MANILA – A party-list member of the House of Representatives filed a bill which classifies as a criminal act the taking of photographs or videos (sex video scandals) inside motels or similar establishments with this warning: “Your lover today may be your blackmailer tomorrow.”
Congressman Irwin Tieng of the party-list group “Buhay” (Life) filed the bill in the House a few days before the Philippines is to join the rest of the world in celebrating Valentine’s Day on Saturday.
Buhay is identified with the Catholic charismatic movement El Shaddai which claims a membership of 10 million Filipinos both here and abroad and headed by Mike Velarde, also the spiritual adviser of President Gloria Macapagal-Arroyo.
The bill seeks to criminalize the recording of private acts and other violations of the privacy of an individual, which is guaranteed by the Constitution, through mobile phones or video cameras.
In the Philippines, these videos are popularly know as Pinay Sex Scandals, Pinoy Sex Videos Scandals – which are popular in many Filipino blogs.

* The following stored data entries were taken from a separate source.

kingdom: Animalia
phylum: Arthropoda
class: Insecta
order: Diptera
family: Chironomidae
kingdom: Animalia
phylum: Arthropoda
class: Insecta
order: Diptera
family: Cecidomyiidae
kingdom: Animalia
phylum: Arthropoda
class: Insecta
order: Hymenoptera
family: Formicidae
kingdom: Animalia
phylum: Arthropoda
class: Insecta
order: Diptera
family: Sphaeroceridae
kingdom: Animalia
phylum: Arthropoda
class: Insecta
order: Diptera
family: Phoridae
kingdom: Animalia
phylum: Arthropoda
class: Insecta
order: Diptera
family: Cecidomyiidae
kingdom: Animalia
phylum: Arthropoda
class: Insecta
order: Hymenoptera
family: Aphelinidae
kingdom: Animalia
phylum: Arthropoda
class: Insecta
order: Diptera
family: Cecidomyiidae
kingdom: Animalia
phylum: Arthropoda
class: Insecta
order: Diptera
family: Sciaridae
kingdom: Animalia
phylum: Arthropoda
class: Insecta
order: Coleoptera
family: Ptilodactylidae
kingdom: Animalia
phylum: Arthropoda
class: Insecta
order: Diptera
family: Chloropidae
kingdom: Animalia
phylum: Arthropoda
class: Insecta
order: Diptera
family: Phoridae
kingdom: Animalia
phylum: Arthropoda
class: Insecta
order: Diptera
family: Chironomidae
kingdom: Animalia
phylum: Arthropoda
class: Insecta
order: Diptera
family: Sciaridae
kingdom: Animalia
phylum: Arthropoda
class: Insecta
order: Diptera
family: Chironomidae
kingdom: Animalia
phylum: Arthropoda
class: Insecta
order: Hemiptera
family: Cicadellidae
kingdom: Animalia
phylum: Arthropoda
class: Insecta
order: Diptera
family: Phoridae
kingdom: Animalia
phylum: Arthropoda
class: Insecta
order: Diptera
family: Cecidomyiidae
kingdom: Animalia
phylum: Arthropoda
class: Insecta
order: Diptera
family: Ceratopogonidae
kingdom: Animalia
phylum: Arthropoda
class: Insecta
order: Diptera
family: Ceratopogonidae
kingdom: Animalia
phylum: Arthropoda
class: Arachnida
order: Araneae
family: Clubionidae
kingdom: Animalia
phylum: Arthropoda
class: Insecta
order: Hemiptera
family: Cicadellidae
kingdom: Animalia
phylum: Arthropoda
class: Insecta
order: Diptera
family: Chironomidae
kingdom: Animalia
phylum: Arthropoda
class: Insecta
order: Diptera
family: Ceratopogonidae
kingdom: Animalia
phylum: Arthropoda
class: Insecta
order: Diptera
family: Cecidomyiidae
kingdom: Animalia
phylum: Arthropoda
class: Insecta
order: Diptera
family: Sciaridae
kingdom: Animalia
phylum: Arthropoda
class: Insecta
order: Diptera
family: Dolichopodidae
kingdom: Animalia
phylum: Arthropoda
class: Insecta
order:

Tieng revealed his office has monitored many cases where individuals spread sex videos on the Internet or via Bluetooth on cellular phones to get back at former lovers who broke their hearts or to blackmail them in revenge.
The congressman also noted that motel owners or employees had been found responsible for the unauthorized taping of indecent video clips.
Some of the videos, Tieng disclosed, have ended up in the hands of people who mass produce and sell them to voyeurs.
One of these sex videos which has made the rounds allegedly involved a ranking government official, who has yet to be identified in public, who was caught in an “intimate moment” with his lover, allegedly the wife of another official, inside one of the luxury hotels in Metro Manila.
In another case, the former lover of a police officer in Mindanao sought his dismissal from the service by filing administrative and criminal charges against him.
The woman claimed that when they broke up, the officer tried to take revenge by allegedly spreading through the Internet their trysts inside a motel which he recorded without her permission through his mobile phone.
The bill seeks to penalize violators up to six years in jail and a maximum fine equivalent to $10,000 especially for those doing peep show clips or those engaged in audio-visual “kiss and tell.”
According to Tieng, his proposal can be considered “a crime against persons” upon the recommendation of a retired senior prosecutor in the Department of Justice whom he consulted in drafting the proposal.
This means that anybody can file a case against the culprit even if the family of the victim or victims refuses to do so, Tieng explained.